[Passage]
You are viewing a plain text version of this content. The canonical link for it is here.
Posted to solr-user@lucene.apache.org by Yao Ge <ya...@gmail.com> on 2009/06/02 17:50:08 UTC

spell checking

Can someone help providing a tutorial like introduction on how to get
spell-checking work in Solr. It appears many steps are requires before the
spell-checkering functions can be used. It also appears that a dictionary (a
list of correctly spelled words) is required to setup the spell checker. Can
anyone validate my impression?

Thanks.
-- 
View this message in context: http://www.nabble.com/spell-checking-tp23835427p23835427.html
Sent from the Solr - User mailing list archive at Nabble.com.


Re: spell checking

Posted by Otis Gospodnetic <ot...@yahoo.com>.
Hello,

This is how you build the SC index:
http://wiki.apache.org/solr/SpellCheckComponent#head-78f5afcf43df544832809abc68dd36b98152670c

Otis
--
Sematext -- http://sematext.com/ -- Lucene - Solr - Nutch



----- Original Message ----
> From: Yao Ge <ya...@gmail.com>
> To: solr-user@lucene.apache.org
> Sent: Tuesday, June 2, 2009 5:03:24 PM
> Subject: Re: spell checking
> 
> 
> Yes. I did. I was not able to grasp the concept of making spell checking
> work.
> For example, the wiki page says an spell check index need to be built. But
> did not say how to do it. Does Solr buid the index out of thin air? Or the
> index is buit from the main index? or index is built form a dictionary or
> word list?
> 
> Please help.
> 
> 
> Grant Ingersoll-6 wrote:
> > 
> > Have you gone through: http://wiki.apache.org/solr/SpellCheckComponent
> > 
> > 
> > On Jun 2, 2009, at 8:50 AM, Yao Ge wrote:
> > 
> >>
> >> Can someone help providing a tutorial like introduction on how to get
> >> spell-checking work in Solr. It appears many steps are requires  
> >> before the
> >> spell-checkering functions can be used. It also appears that a  
> >> dictionary (a
> >> list of correctly spelled words) is required to setup the spell  
> >> checker. Can
> >> anyone validate my impression?

[Stated problem] In the thread on Solr spell checking, what does Yao Ge believe is required to set up the spell checker?

[Data records]
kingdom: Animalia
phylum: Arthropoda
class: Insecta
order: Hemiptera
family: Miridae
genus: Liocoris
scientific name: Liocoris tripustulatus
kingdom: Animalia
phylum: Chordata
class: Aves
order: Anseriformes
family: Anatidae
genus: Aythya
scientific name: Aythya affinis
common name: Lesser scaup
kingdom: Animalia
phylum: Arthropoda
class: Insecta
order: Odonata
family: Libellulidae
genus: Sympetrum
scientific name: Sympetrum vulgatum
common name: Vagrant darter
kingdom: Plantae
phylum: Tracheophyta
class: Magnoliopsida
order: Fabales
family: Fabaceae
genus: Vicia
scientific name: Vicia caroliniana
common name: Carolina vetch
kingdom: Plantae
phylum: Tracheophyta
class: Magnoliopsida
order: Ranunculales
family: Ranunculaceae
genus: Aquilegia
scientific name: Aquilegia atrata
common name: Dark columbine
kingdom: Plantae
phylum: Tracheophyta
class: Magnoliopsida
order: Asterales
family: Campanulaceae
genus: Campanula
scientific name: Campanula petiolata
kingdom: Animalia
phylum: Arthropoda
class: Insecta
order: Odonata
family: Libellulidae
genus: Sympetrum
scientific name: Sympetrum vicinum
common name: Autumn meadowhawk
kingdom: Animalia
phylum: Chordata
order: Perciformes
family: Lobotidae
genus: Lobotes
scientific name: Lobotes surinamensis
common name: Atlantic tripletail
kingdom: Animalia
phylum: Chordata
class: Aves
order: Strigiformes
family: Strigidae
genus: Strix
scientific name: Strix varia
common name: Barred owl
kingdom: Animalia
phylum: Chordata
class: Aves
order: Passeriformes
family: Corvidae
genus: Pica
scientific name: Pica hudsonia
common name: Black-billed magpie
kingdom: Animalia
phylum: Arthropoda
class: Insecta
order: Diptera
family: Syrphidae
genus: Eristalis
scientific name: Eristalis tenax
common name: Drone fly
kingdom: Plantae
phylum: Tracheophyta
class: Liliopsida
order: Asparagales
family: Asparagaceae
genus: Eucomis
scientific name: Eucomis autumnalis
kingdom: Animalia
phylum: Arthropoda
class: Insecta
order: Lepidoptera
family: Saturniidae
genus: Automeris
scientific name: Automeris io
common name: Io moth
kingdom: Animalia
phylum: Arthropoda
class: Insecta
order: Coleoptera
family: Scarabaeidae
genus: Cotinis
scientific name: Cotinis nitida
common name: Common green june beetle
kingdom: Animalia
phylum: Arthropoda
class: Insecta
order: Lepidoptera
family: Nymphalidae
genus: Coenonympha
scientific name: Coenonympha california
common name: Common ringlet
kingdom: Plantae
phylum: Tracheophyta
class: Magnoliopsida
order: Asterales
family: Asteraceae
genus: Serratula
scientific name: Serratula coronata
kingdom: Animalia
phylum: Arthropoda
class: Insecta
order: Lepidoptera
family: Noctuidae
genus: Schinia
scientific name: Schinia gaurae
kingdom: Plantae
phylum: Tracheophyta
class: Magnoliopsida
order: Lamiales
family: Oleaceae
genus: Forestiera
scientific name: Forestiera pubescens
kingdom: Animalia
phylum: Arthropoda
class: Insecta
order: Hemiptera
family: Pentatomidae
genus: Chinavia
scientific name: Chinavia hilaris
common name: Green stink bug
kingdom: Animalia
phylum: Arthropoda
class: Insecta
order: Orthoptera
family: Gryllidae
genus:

[Worked answer] A dictionary, described as a list of correctly spelled words.